Read this in the paper this morning. Incidentally, the Globe and Mail is one of only two national newspapers in Canada, so lots of Canadians will see this article. The online title is good: "Librarians as tech-savvy sleuths" (alternate link). The headline in the paper was something along the lines of "Marian the librarian doesn't work here any more" (accompanied by a large photo of a librarian getting a massage). There's some good content in the middle:
Special librarians, as they're called, typically work for big corporations, private companies, government agencies, museums, hospitals, associations and consulting firms that manage information.
"The membership is as diverse as any group you're going to find," Ms. Freeman said in the overheated exhibit hall this week, where 260 firms in the information field had booths. ...
In an age where all kinds of information can be had all kinds of ways, it apparently takes all kinds of people to find it, package it and get it where it needs to go -- and fast.

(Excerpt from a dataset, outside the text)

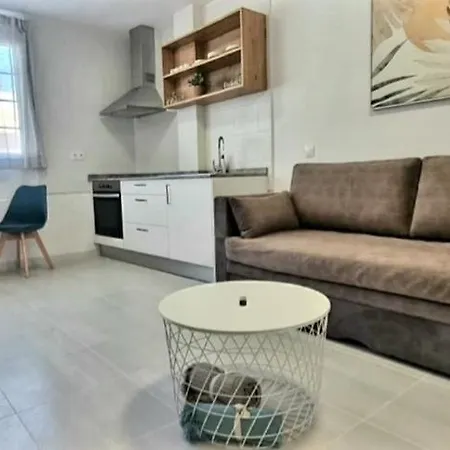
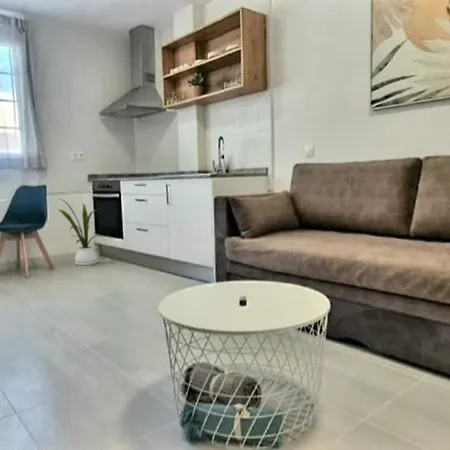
+ house plant [58,198,104,266]
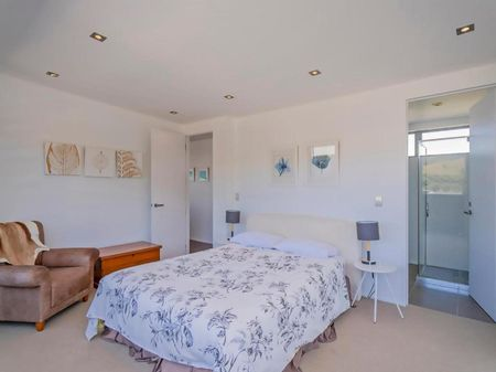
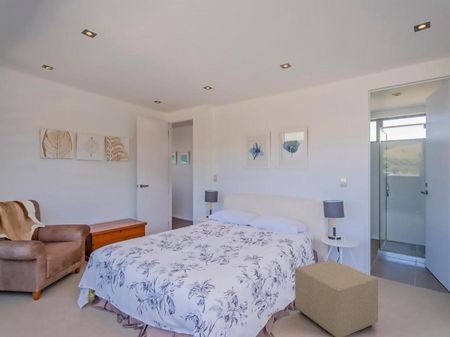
+ ottoman [294,259,379,337]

Special librarians, Ms. Freeman said, used to be "gatekeepers" of information with near-exclusive access to reference volumes and files, but technology has changed all that, giving anyone with an Internet connection access to reams of data.

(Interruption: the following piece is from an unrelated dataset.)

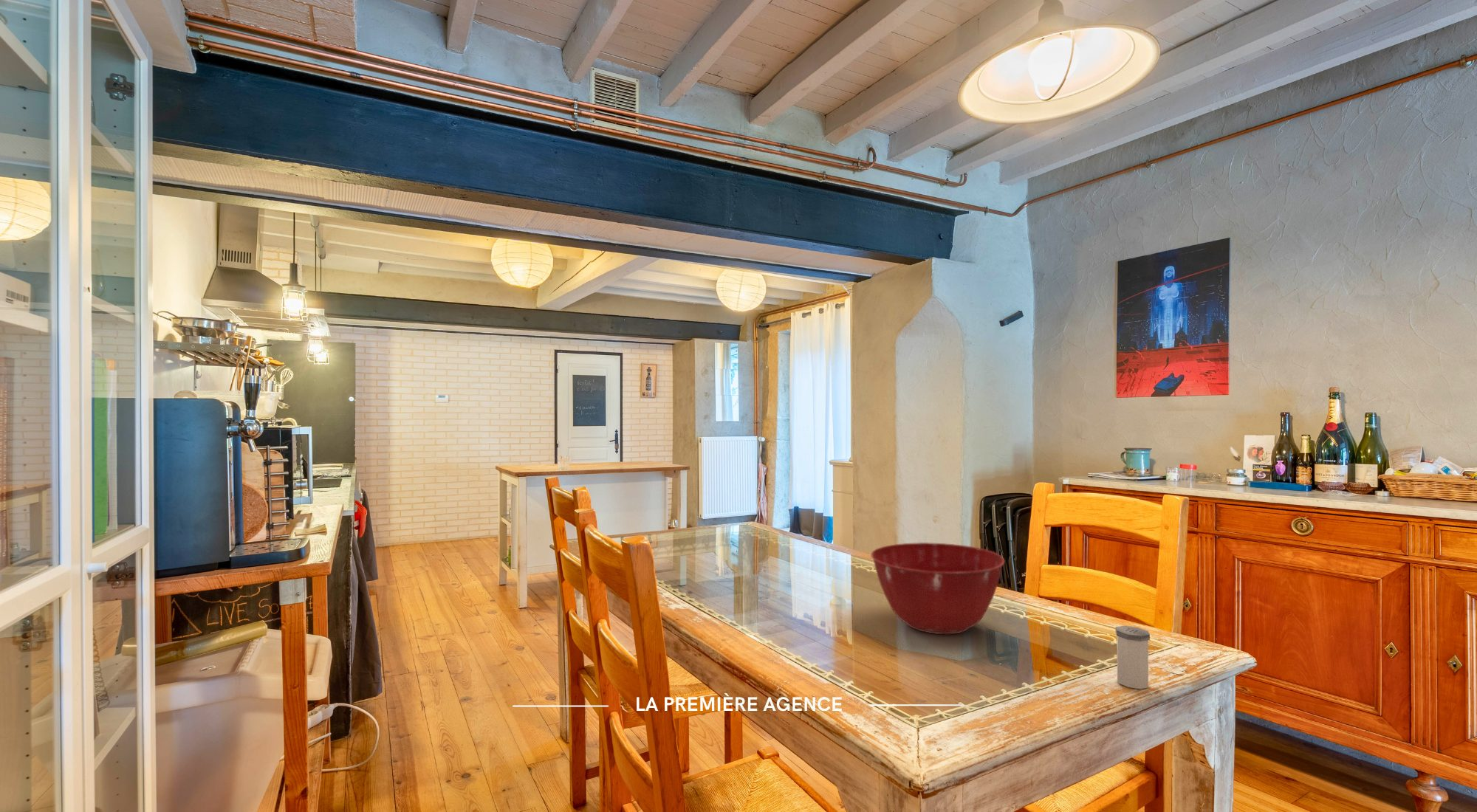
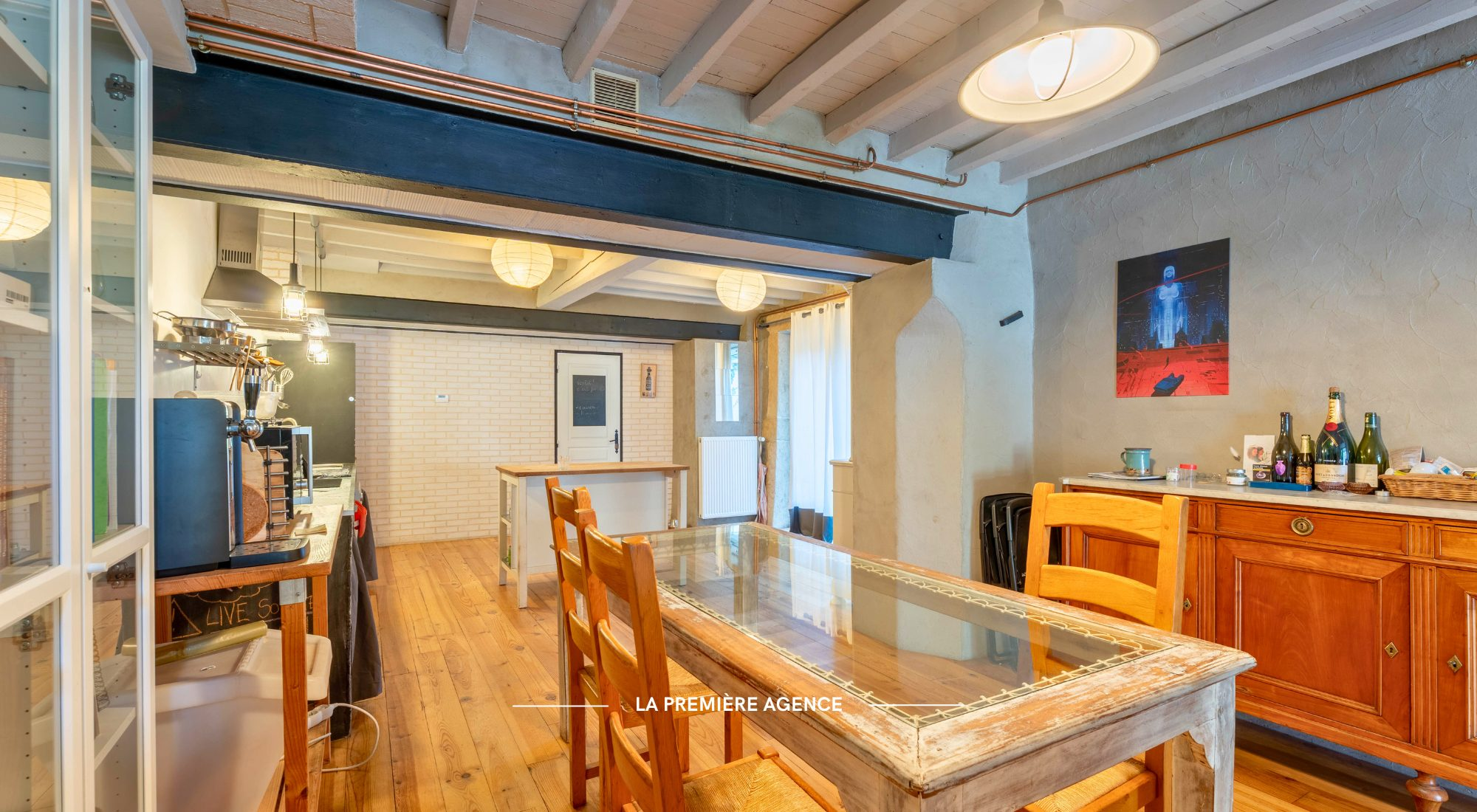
- mixing bowl [870,542,1005,635]
- salt shaker [1115,625,1151,689]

This, in turn, has forced librarians to evolve into tech-savvy sleuths, able to sift quickly through vast amounts of on-line material -- plenty of it questionable, if not useless -- to find what their companies or clients need.
"These folks are on the very cutting edge," Ms. Freeman said.
They also spend a lot more time showing their fellow employees how to conduct effective research on their own, rather than finding the answers for them.
"Information intelligence and information literacy is the answer," said Juanita Richardson, a consultant for an on-line news distributor in Toronto, who said she has become "more of an enabler" than a provider of facts.
The rest of the article is mostly about breaking librarian stereotypes. I was going to blog this in the main conference blog, but Jane Dysart beat me to it.